– Она вознамерилась спихнуть меня с лестницы, – ответил тот сердито. – И я ее стукнул по руке. Непроизвольно. Сто раз извинился. А вы тут прямо целую драму устроили.
– На вашем месте я бы на время приостановил украшательство, – хмуро заметил Жидков.
– Да я ж никому не мешаю. Мы еще будем выбирать образцы…
– Послушай, Антон! – перескочила на другую тему Анжелика. – Ты уже был на чердаке, правда ведь?
– Ну, был.
– И что?
– Что?
– Что ты там обнаружил?
– Ничего сногсшибательного. Старые книги, неизвестно кем съеденную горжетку, новогоднюю гирлянду и дырявую шаль. Ну и вот, тут у меня журнал и бант. Те самые.
– Бант?
– Ты что, не слышала про бант?
Уманский не уходил, но и не особенно прислушивался. Его больше интересовало состояние потолка и пола. Он то вставал на цыпочки, чтобы быть повыше, то приседал, чтобы рассмотреть деревянные доски под ногами.
– А что я должна была слышать?
– Альберт сказал, что рядом с телом твоего папы лежали бант, журнал и записка. Записку он унес, а бант и журнал так там и остались. Может быть, это твой старый бант, а? Взгляни. Не припоминаешь? Вот он, такой красный и не больно красивый.
Он действительно повертел перед носом Анжелики старым и довольно тусклым капроновым бантом, тугой узел которого окаменел от времени.
– Шутишь? Я никогда в жизни не носила косы. А даже если бы и носила, не засунула бы свою ленту в старый сундук на чердаке.
– Я знаю, ты слишком жадная.
Анжелика фыркнула.
– Просто мне все в этой жизни доставалось с трудом, – пожала она плечами. – Поэтому я бережливая. И в том возрасте, когда девочки носят косы, я не жила дома.
– Как это? – удивился Уманский, который все-таки подслушивал, и поглядел на Анжелику с притворным испугом. – Вас отправили к бабушке в Тмутаракань? Или вы сбежали в Африку?
Анжелика немедленно воодушевилась и, поправив мизинцем бровь, поведала:
– Видите ли, в детстве родители отдали меня в балетную школу. Все шло хорошо, я подавала надежды, меня возили на гастроли, готовили к большой карьере… Поэтому я жила при балетной школе. Считайте, в интернате.

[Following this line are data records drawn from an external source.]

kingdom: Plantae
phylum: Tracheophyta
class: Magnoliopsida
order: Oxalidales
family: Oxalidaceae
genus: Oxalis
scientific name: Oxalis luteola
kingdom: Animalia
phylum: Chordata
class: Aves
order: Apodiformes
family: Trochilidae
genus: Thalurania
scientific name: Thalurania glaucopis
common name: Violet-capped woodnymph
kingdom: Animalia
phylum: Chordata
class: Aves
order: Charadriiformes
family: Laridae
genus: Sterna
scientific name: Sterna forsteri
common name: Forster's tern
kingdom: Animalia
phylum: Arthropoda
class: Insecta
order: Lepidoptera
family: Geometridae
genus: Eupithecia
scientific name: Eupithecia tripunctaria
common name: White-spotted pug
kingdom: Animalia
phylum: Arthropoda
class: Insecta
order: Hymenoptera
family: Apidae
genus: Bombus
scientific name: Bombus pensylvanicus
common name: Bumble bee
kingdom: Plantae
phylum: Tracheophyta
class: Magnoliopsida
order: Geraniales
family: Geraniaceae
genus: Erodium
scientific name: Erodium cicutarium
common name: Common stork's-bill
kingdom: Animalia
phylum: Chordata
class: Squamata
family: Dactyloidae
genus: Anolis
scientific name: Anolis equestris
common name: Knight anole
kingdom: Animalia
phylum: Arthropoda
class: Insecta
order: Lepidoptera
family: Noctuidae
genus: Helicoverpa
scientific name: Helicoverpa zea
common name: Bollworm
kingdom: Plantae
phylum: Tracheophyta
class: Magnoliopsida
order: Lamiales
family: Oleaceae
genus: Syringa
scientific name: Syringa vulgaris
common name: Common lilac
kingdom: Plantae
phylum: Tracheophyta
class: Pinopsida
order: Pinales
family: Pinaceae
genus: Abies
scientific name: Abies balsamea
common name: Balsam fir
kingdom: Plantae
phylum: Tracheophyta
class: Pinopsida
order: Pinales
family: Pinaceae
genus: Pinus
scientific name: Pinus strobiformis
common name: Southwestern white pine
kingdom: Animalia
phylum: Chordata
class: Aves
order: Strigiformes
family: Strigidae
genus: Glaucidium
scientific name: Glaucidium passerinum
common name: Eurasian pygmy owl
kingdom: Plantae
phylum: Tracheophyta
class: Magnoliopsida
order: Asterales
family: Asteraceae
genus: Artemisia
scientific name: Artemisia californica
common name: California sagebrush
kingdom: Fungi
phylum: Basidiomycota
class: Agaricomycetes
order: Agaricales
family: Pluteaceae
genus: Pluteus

– Бедная девочка! – сочувственно пробормотал Уманский, на лице которого проступило искреннее сочувствие.
Жидков бросил на него уничижительный взор и предположил вслух:
– Выходит, это Анечкин бант?
– Я ее почти совсем не знала, – с неудовольствием произнесла Анжелика. – Помню длинную, вечно понурую девицу… Вот у нее-то как раз были косы! Действительно. Наверное, это ее бант. Надо уточнить у мамы.
– А какая, собственно, разница? – осторожно спросил Уманский. – Чей это бант. Ведь милиция ничего такого…
– Антон разберется в этом деле получше всякой милиции! – заявила Анжелика, желая, вероятно, задобрить кузена. – Впрочем, старый бант тут действительно ни при чем.
Лариса между тем сидела на кровати, угрюмо размышляя, не зря ли она оставила Жидкова без присмотра. Что, если он мгновенно воспользуется ее отсутствием и что-нибудь вычудит? «Ну и черт с ним! – решила она. – Если операция слежения не даст результата, Корабельников никогда не докажет, что это моя вина. И аванс обратно не потребует – а в этом-то весь смысл».